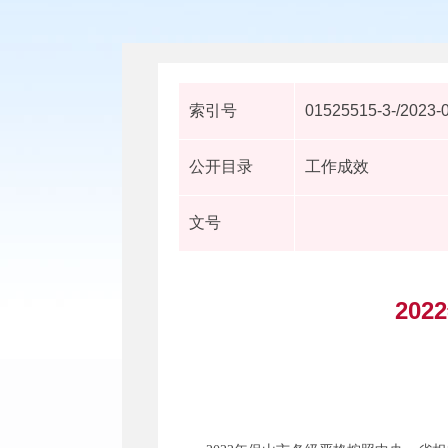
索引号
01525515-3-/2023-
公开目录
工作成效
文号
20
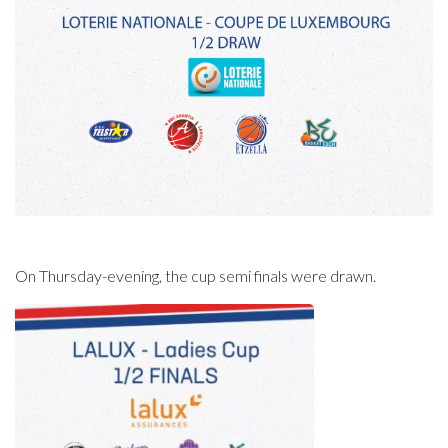
On Thursday-evening, the cup semi finals were drawn.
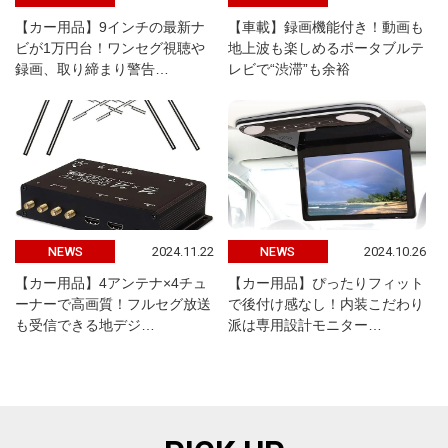
【カー用品】9インチの最新ナ
【車載】録画機能付き！動画も
ビが1万円台！ワンセグ視聴や
地上波も楽しめるポータブルテ
録画、取り締まり警告…
レビで“渋滞”も余裕
2024.11.22
2024.10.26
NEWS
NEWS
【カー用品】4アンテナ×4チュ
【カー用品】ぴったりフィット
ーナーで高画質！フルセグ放送
で後付け感なし！内装こだわり
も受信できる地デジ…
派は専用設計モニター…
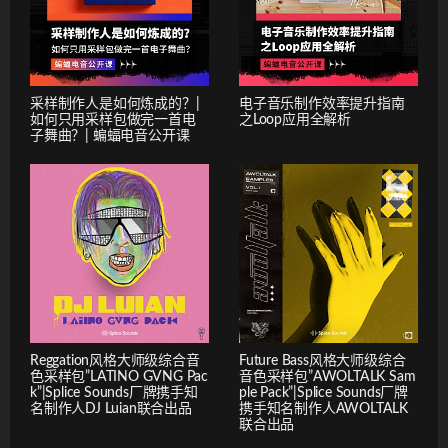
采样制作人是如何炼成的？|
电子音乐制作效率提升指南
如何只用采样包做完一首电
之Loop应用全解析
子舞曲？| 蝙蝠电音公开课
Reggation风格大师级综合音
Future Bass风格大师级综合
色采样包”LATINO GVNG Pac
音色采样包”AWOLTALK Sam
k”|Splice Sounds厂牌携手知
ple Pack”|Splice Sounds厂牌
名制作人DJ Luian联合出品
携手知名制作人AWOLTALK
联合出品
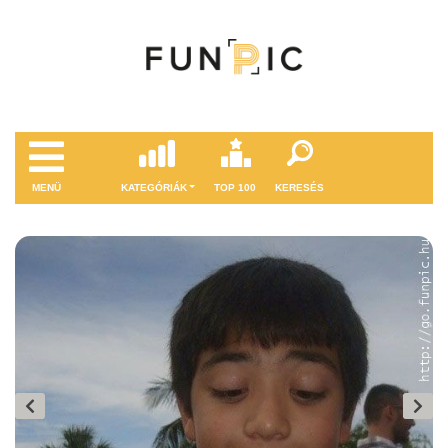
MENÜ
KATEGÓRIÁK
TOP 100
KERESÉS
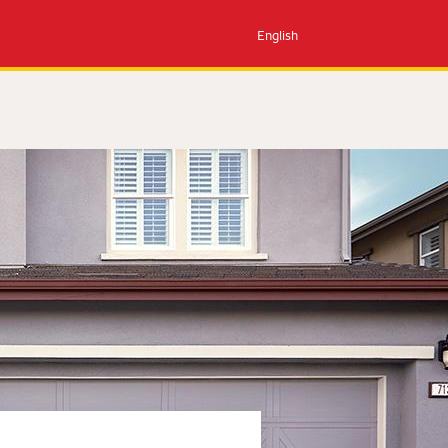
English
n
Reciba una llamada del
banco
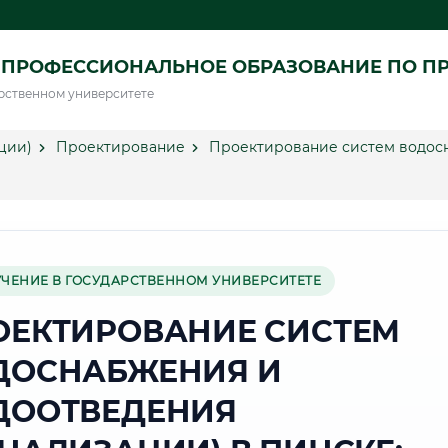
 ПРОФЕССИОНАЛЬНОЕ ОБРАЗОВАНИЕ ПО П
рственном университете
ции)
Проектирование
Проектирование систем водосн
УЧЕНИЕ В ГОСУДАРСТВЕННОМ УНИВЕРСИТЕТЕ
ОЕКТИРОВАНИЕ СИСТЕМ
ДОСНАБЖЕНИЯ И
ДООТВЕДЕНИЯ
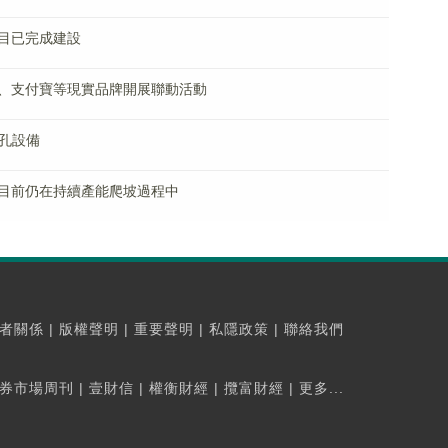
目已完成建設
、支付寶等現實品牌開展聯動活動
通孔設備
目前仍在持續產能爬坡過程中
者關係
|
版權聲明
|
重要聲明
|
私隱政策
|
聯絡我們
券市場周刊
|
壹財信
|
權衡財經
|
攬富財經
|
更多...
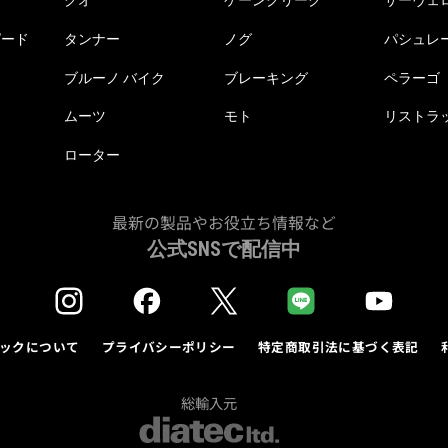
クオ
ケーンクリーク
サーヴェ
ピード
タンナー
ノグ
パシュレ
ブルーノ バイク
ブレーキング
ペラーゴ
ムーツ
モト
リストラ
ローター
最新の製品やお役立ち情報など
公式SNSで配信中
ックについて
プライバシーポリシー
特定商取引法に基づく表記
総輸入元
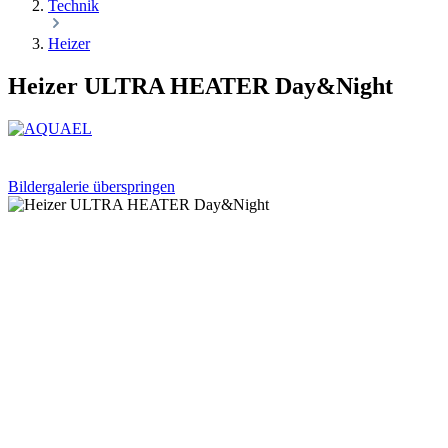
Technik
Heizer
Heizer ULTRA HEATER Day&Night
Bildergalerie überspringen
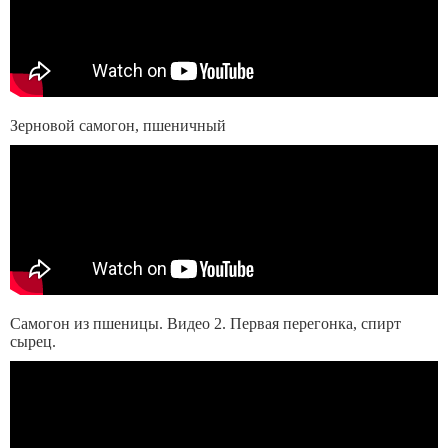
Зерновой самогон, пшеничный
Самогон из пшеницы. Видео 2. Первая перегонка, спирт
сырец.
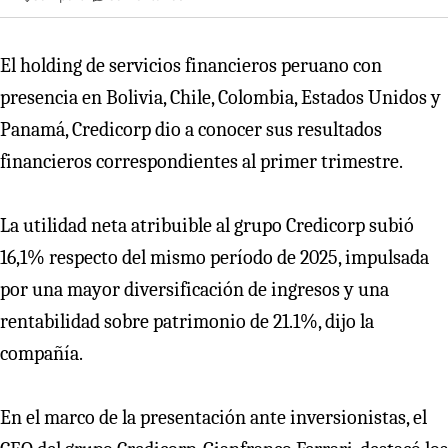
El holding de servicios financieros peruano con
presencia en Bolivia, Chile, Colombia, Estados Unidos y
Panamá, Credicorp dio a conocer sus resultados
financieros correspondientes al primer trimestre.
La utilidad neta atribuible al grupo Credicorp subió
16,1% respecto del mismo período de 2025, impulsada
por una mayor diversificación de ingresos y una
rentabilidad sobre patrimonio de 21.1%, dijo la
compañía.
En el marco de la presentación ante inversionistas, el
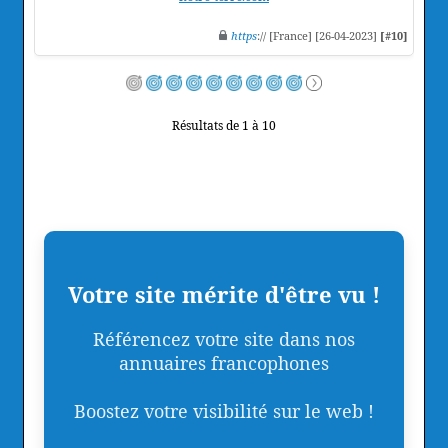
https
:// [France] [26-04-2023]
[#10]
Résultats de 1 à 10
Votre site mérite d'être vu !
Référencez votre site dans nos
annuaires francophones
Boostez votre visibilité sur le web !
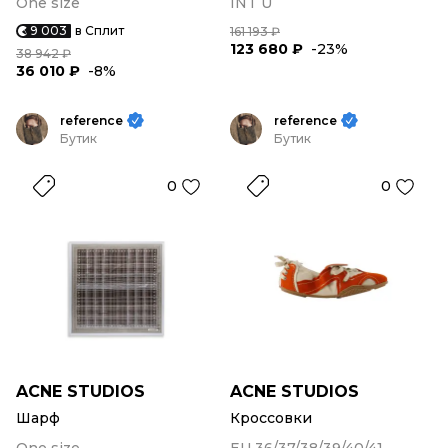
One size
INT U
9 003
в Сплит
161 193 ₽
123 680 ₽
-23%
38 942 ₽
36 010 ₽
-8%
reference
reference
Бутик
Бутик
0
0
ACNE STUDIOS
ACNE STUDIOS
Шарф
Кроссовки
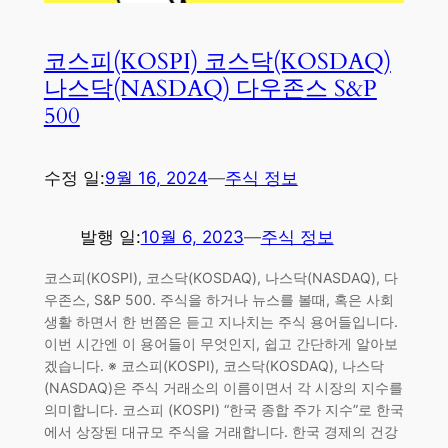
코스피(KOSPI) 코스닥(KOSDAQ)
나스닥(NASDAQ) 다우존스 S&P
500
수정 일:
9월 16, 2024
—
주식 정보
발행 일:
10월 6, 2023
—
주식 정보
코스피(KOSPI), 코스닥(KOSDAQ), 나스닥(NASDAQ), 다
우존스, S&P 500. 주식을 하거나 뉴스를 볼때, 혹은 사회
생활 하면서 한 번쯤은 듣고 지나치는 주식 용어들입니다.
이번 시간엔 이 용어들이 무엇인지, 쉽고 간단하게 알아보
겠습니다. ※ 코스피(KOSPI), 코스닥(KOSDAQ), 나스닥
(NASDAQ)은 주식 거래소의 이름이면서 각 시장의 지수를
의미합니다. 코스피 (KOSPI) “한국 종합 주가 지수”로 한국
에서 상장된 대규모 주식을 거래합니다. 한국 경제의 건강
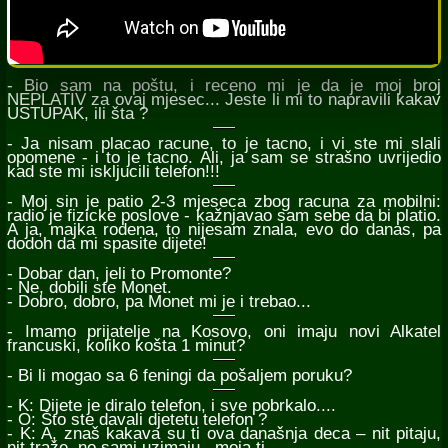
- Bio sam na poštu, i receno mi je da je moj broj
NEPLATIV za ovaj mjesec... Jeste li mi to napravili kakav
USTUPAK, ili šta ?
- Ja nisam placao racune, to je tacno, i vi ste mi slali
opomene - i to je tacno. Ali, ja sam se strašno uvrijedio
kad ste mi iskljucili telefon!!!
- Moj sin je patio 2-3 mjeseca zbog racuna za mobilni:
radio je fizicke poslove - kažnjavao sam sebe da bi platio.
A ja, majka rodena, to nijesam znala, evo do danas, pa
dodoh da mi spasite dijete!
- Dobar dan, jeli to Promonte?
- Ne, dobili ste Monet.
- Dobro, dobro, pa Monet mi je i trebao...
- Imamo prijatelje na Kosovo, oni imaju novi Alkatel
francuski, koliko košta 1 minut?
- Bi li mogao sa 6 feningi da pošaljem poruku?
- K: Dijete je diralo telefon, i sve pobrkalo....
- O: Što ste davali djetetu telefon ?
- K: A, znaš kakava su ti ova današnja deca – nit pitaju,
nit traže, no sami uzimaju , moja ti ...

GOAL OF THE EXERCISE
Indicate how many lines in the records above include the word "NASDAQ", giving no other content.

TASK SOLUTION
3